It was not clear how the fire started Wednesday on the Mount Athos peninsula, a World Heritage site and self-ruled community of Orthodox monks that bans women—and even female animals—from entering. Officials said no damage was caused to the northern Greek peninsula's 20 medieval monasteries, which visitors can only access by sea.
Firefighters managed to prevent the flames from sweeping through Ouranoupolis, a resort village north of the rugged, densely-wooded northern Greek peninsula, on Thursday, although the fire damaged outlying building and elderly people and others were taken to a nearby beach as a precaution. The fire brigade said in a statement that 130 firefighters, assisted by dozens of volunteers and soldiers, water trucks, five water-dropping aircraft and two helicopters were trying to contain the blaze.
The fire brigade said the conflagration started in a remote area in the vicinity of the Serbian Hilandar Monastery, the peninsula's northernmost monastery and one that was badly damaged by fire in 2004. It was unclear how it started, and no immediate estimate was available on the extent of the burned area.

**Source data**
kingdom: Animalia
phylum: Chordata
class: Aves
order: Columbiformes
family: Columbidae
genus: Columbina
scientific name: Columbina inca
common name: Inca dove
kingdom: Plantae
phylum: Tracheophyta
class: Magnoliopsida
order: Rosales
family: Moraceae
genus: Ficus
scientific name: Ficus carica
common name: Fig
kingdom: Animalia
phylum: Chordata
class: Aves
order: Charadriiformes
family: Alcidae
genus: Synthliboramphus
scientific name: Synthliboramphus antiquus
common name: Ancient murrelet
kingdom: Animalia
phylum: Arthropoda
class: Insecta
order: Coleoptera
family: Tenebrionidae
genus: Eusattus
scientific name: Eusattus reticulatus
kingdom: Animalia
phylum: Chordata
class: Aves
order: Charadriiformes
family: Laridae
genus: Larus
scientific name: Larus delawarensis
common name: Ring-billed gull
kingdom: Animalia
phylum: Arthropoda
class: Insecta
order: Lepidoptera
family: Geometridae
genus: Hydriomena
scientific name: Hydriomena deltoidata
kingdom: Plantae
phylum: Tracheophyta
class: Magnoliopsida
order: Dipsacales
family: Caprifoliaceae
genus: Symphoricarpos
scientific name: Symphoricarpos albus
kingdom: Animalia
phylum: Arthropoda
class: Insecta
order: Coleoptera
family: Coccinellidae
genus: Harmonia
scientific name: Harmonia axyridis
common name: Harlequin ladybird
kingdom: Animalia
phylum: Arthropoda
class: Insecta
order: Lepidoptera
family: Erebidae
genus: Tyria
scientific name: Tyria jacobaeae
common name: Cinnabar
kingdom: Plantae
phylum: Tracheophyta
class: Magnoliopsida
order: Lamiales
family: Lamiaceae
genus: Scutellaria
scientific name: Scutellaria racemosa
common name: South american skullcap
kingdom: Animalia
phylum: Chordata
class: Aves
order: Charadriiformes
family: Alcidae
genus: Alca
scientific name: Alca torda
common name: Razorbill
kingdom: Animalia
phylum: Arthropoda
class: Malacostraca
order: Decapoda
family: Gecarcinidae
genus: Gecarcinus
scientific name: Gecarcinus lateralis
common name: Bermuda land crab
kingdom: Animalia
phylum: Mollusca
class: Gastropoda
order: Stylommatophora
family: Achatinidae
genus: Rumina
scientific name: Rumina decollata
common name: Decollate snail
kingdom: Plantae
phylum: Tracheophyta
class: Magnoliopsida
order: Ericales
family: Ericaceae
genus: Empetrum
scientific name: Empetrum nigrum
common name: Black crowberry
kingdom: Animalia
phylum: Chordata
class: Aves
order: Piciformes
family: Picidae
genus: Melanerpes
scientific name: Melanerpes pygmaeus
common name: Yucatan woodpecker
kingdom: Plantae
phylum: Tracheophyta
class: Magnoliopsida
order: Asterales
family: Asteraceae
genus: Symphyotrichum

**Tasks and exercises**
1. According to the Mount Athos fire article, how many firefighters were working to contain the blaze?
2. Reproduce the passage of the Mount Athos fire article that begins at the words "It was not clear" and stops after "contain the blaze.".
Answer from the Mount Athos fire article alone, without drawing on the records.

**Responses**
1. 130 firefighters.

2.
It was not clear how the fire started Wednesday on the Mount Athos peninsula, a World Heritage site and self-ruled community of Orthodox monks that bans women—and even female animals—from entering. Officials said no damage was caused to the northern Greek peninsula's 20 medieval monasteries, which visitors can only access by sea.
Firefighters managed to prevent the flames from sweeping through Ouranoupolis, a resort village north of the rugged, densely-wooded northern Greek peninsula, on Thursday, although the fire damaged outlying building and elderly people and others were taken to a nearby beach as a precaution. The fire brigade said in a statement that 130 firefighters, assisted by dozens of volunteers and soldiers, water trucks, five water-dropping aircraft and two helicopters were trying to contain the blaze.